On a entendu « les insoumis fatiguent tout le monde avec leur propagande pro-palestinienne».
Soyez prêts. En tant qu’élus français et internationalistes, nous dénonçons toujours la complicité de notre État et appellerons sans cesse à des actions qui favorisent la paix et la justice internationale.
Nous dénonçons les violations continues et institutionnalisées du droit international par l’État d’Israël. Nous appelons la France à adopter des mesures fermes pour exercer une pression sur Israël et exiger la libération de tous les prisonniers politiques palestiniens.

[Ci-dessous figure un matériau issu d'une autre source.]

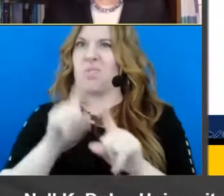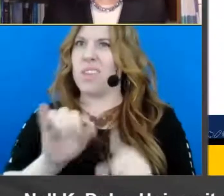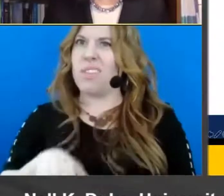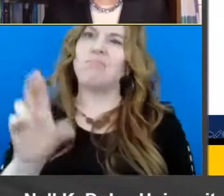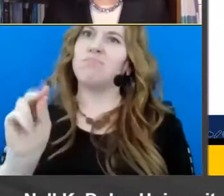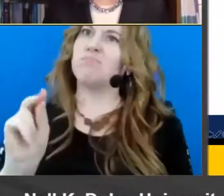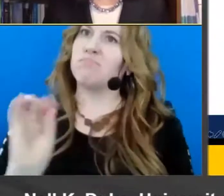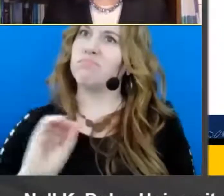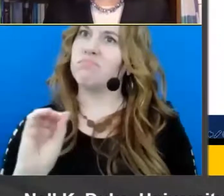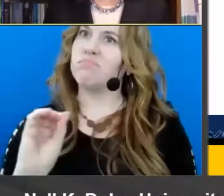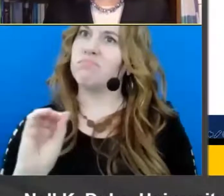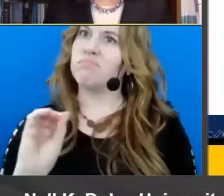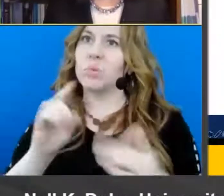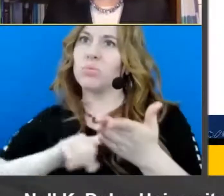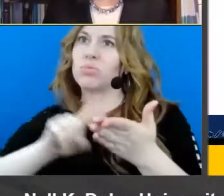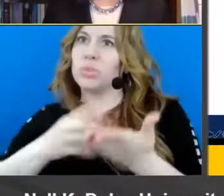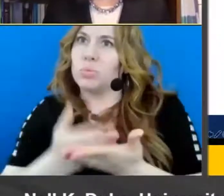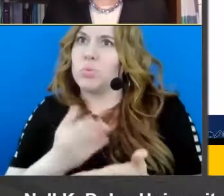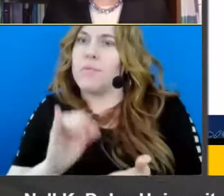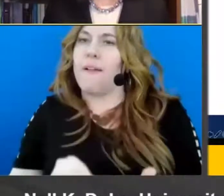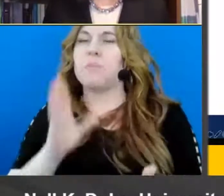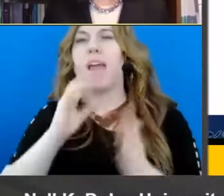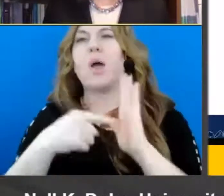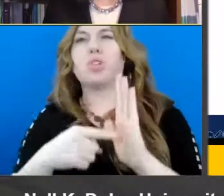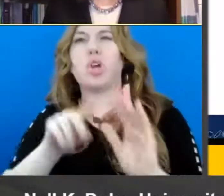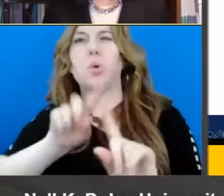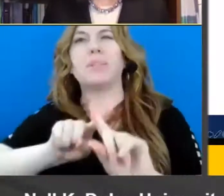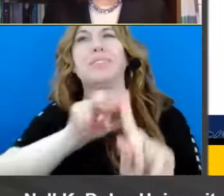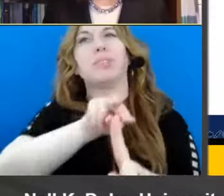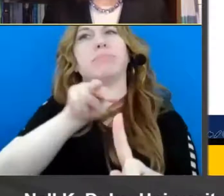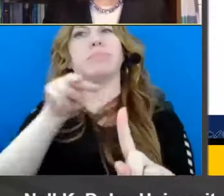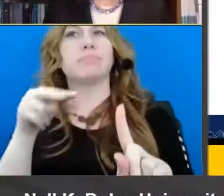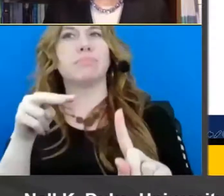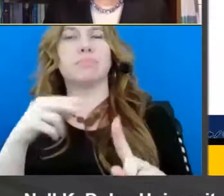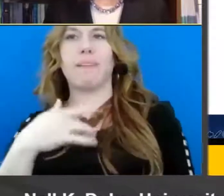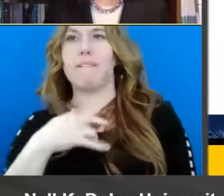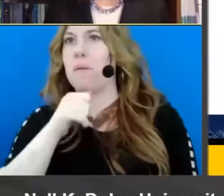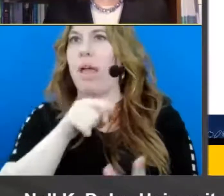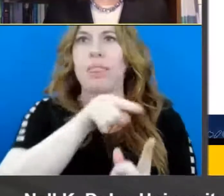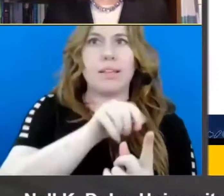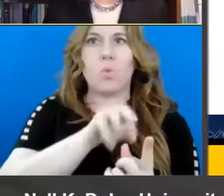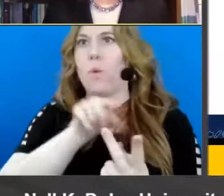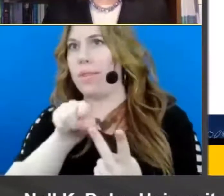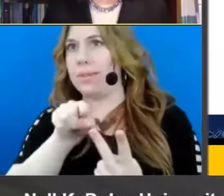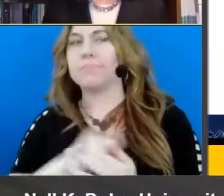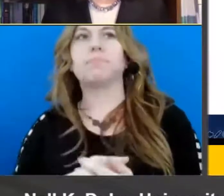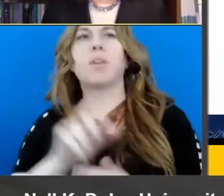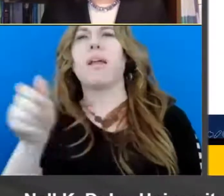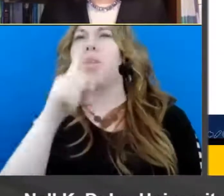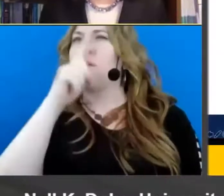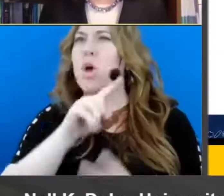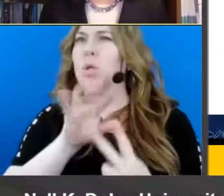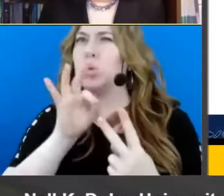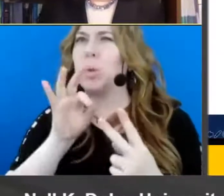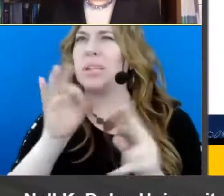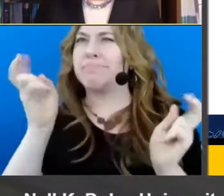and I'll show you in a in a little bit a different way of thinking that I think is more consistent with the research. Another false choice that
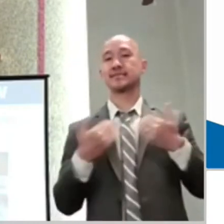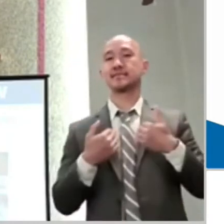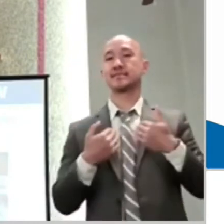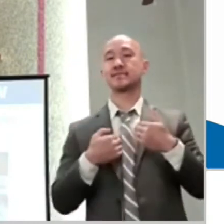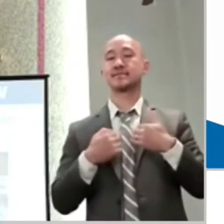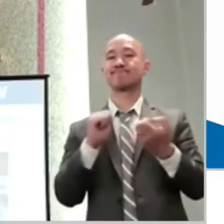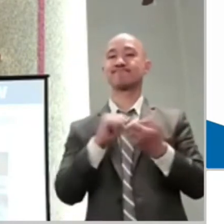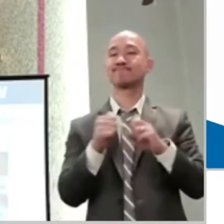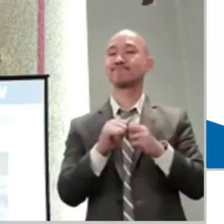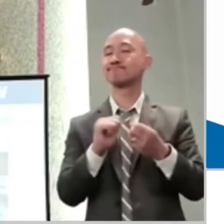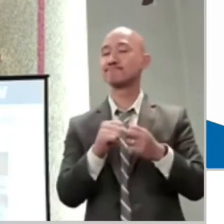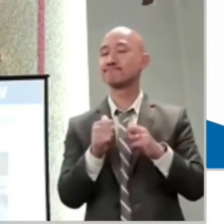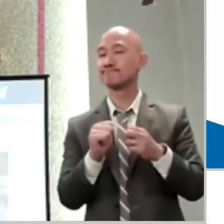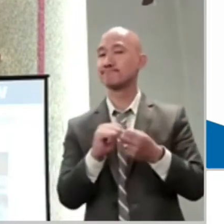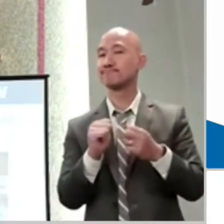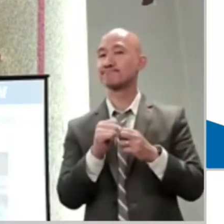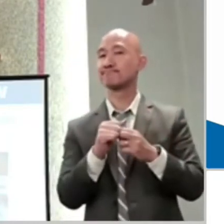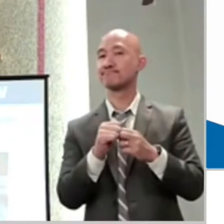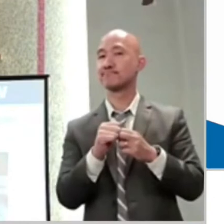relationship with God.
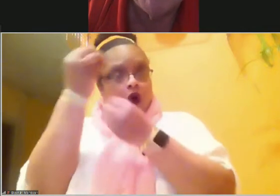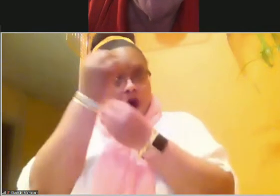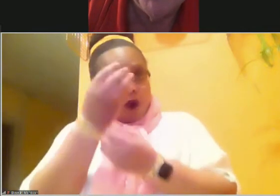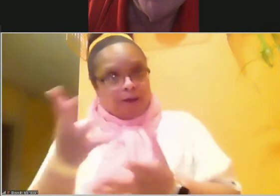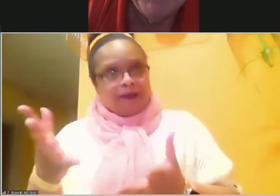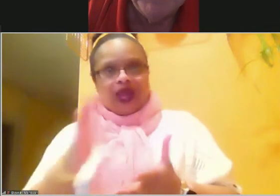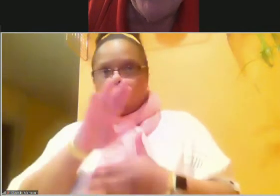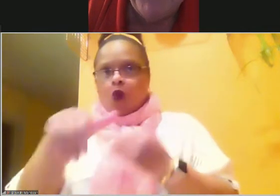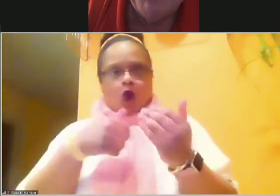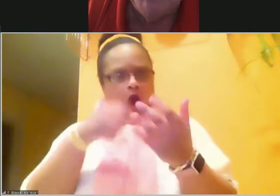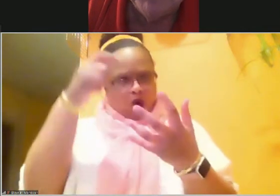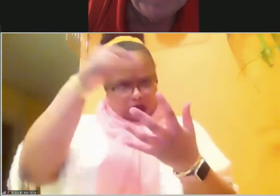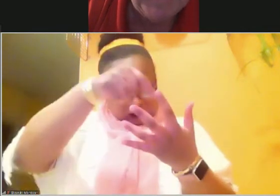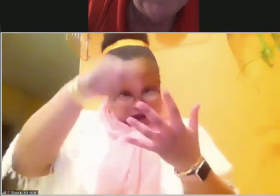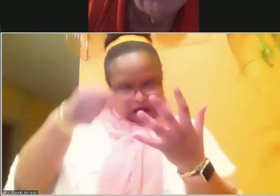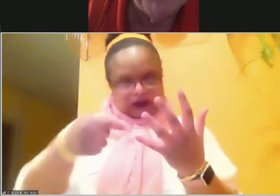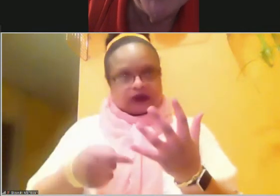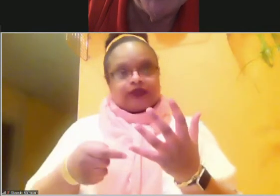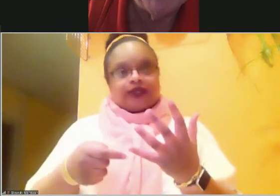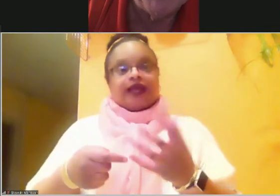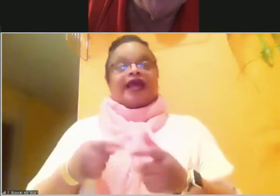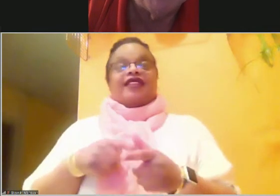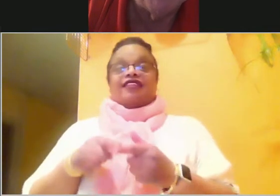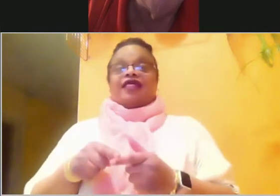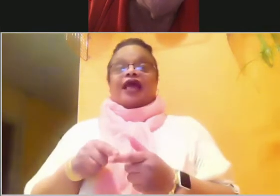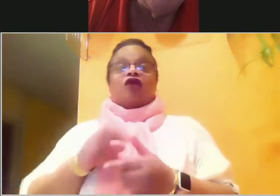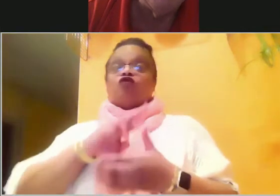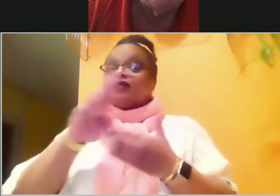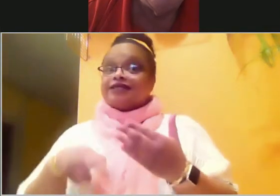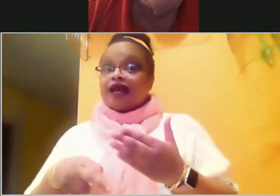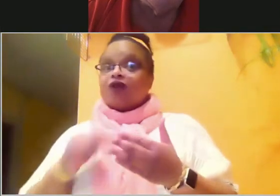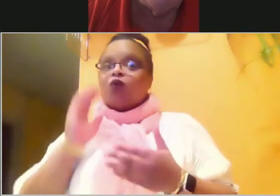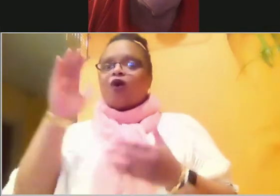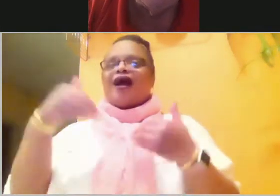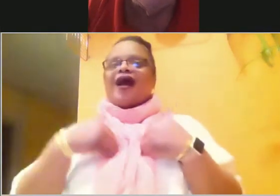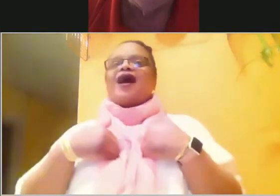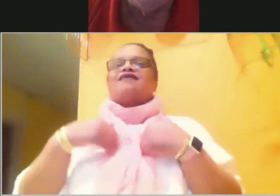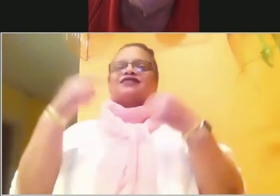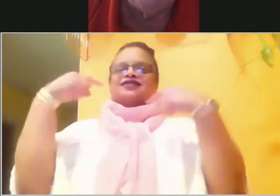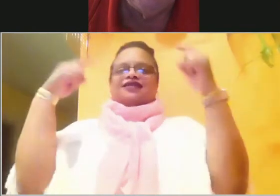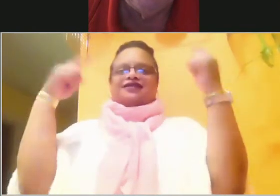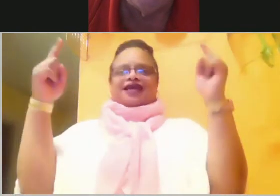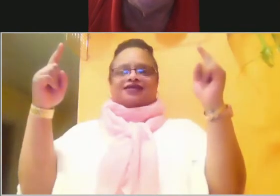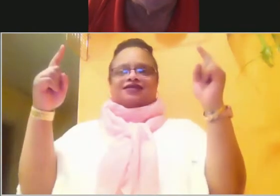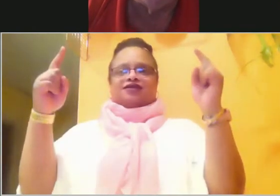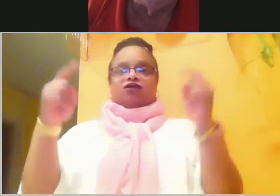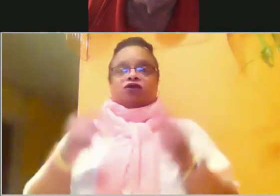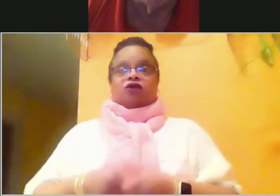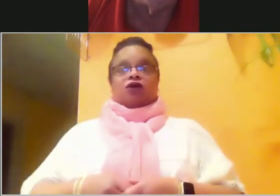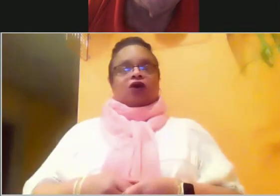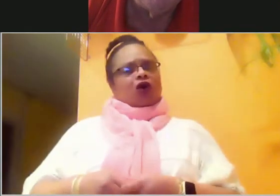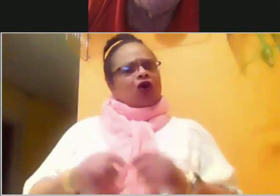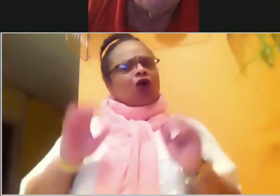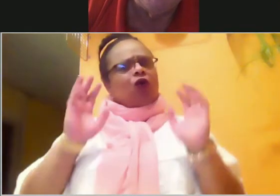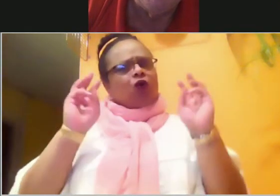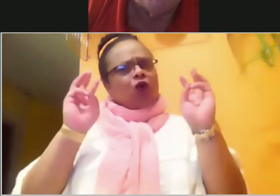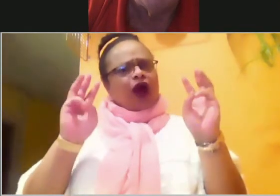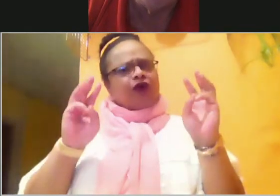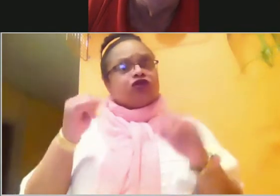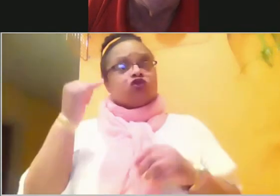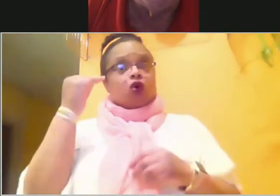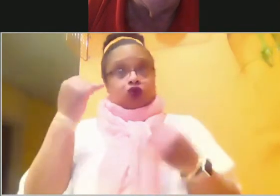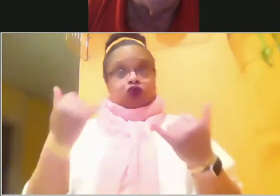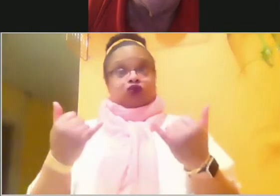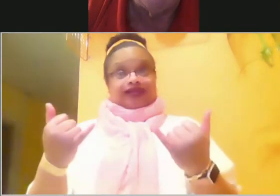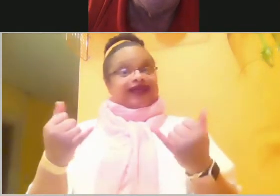prosperous and then you will have good success. Isn't that amazing? Isn't that what we're supposed to be doing today?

Nous condamnons également la “peine de mort lente” infligée à Georges Ibrahim Abdallah, détenu depuis près de 40 ans et dont la libération est possible depuis 1999.
« La reconnaissance de l’État de Palestine représente non seulement un espoir, mais aussi une pression politique sur Israël pour qu’il reconnaisse les droits des Palestiniens ».
Nous avons assuré à M. Qadura Fares qu’il peut compter sur notre soutien indéfectible pour défendre les droits du peuple palestinien.
Lors des dernières élections législatives, les Français ont voté pour le programme du Nouveau Front populaire. Ils soutiennent la reconnaissance immédiate de l’État de Palestine, l’imposition d’un embargo sur les livraisons d’armes à Israël et les sanctions contre le gouvernement d’extrême droite de Netanyahu tant que celui-ci ne respecte pas le droit international à Gaza et en Cisjordanie.
Cette rencontre avec M. Qadura Fares a été l’une des plus marquantes de mon mandat jusqu’à présent, empreinte d’émotion face aux témoignages poignants entendus.
Nous avons eu une pensée pour Jean-Claude Lefort, proche de M. Qadura et ami de la Palestine, ainsi que pour Marwan Barghouti, figure de la paix actuellement emprisonné en Israël depuis 2002.
M. Qadura, revenez nous voir. Vous serez toujours le bienvenu en France. Vous pouvez compter sur nous, les insoumis et les insoumises, pour porter votre témoignage et continuer à sensibiliser sur la condition des détenus palestiniens.
Nous savons que les Palestiniens résistent car, comme l’a écrit avec justesse Mahmoud Darwich, les Palestiniens sont « des malades d’espoir ».